LISTED RECORDS ▸
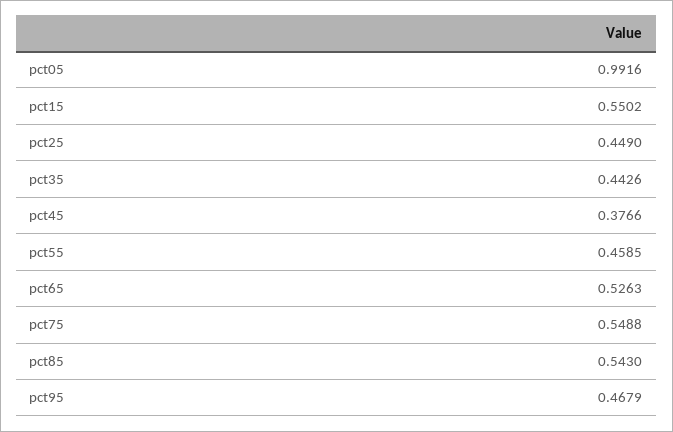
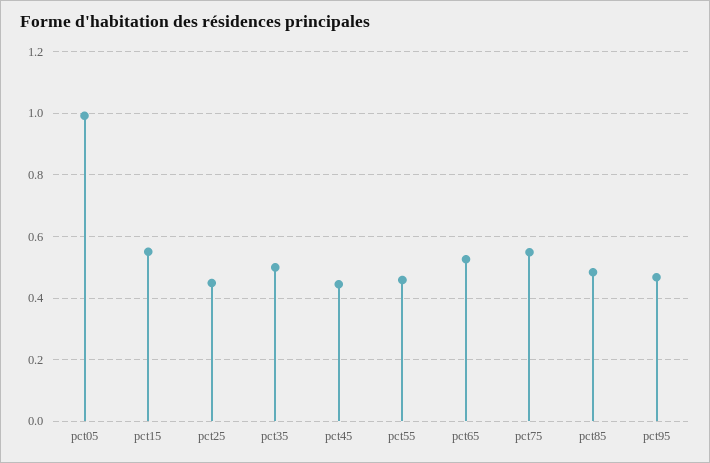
  {
    "pct05": 0.9916,
    "pct15": 0.5502,
    "pct25": 0.449,
-   "pct35": 0.4426,
+   "pct35": 0.5,
-   "pct45": 0.3766,
+   "pct45": 0.44,
    "pct55": 0.4585,
    "pct65": 0.5263,
    "pct75": 0.5488,
-   "pct85": 0.543,
+   "pct85": 0.48,
    "pct95": 0.4679
  }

EXERCISE DESCRIPTION ▸ Each entry above should be returned exactly as written, minus its pictures.

WRITTEN ANSWER ▸
  {
    "pct05": 0.9916,
    "pct15": 0.5502,
    "pct25": 0.449,
-   "pct35": 0.4426,
+   "pct35": 0.5,
-   "pct45": 0.3766,
+   "pct45": 0.44,
    "pct55": 0.4585,
    "pct65": 0.5263,
    "pct75": 0.5488,
-   "pct85": 0.543,
+   "pct85": 0.48,
    "pct95": 0.4679
  }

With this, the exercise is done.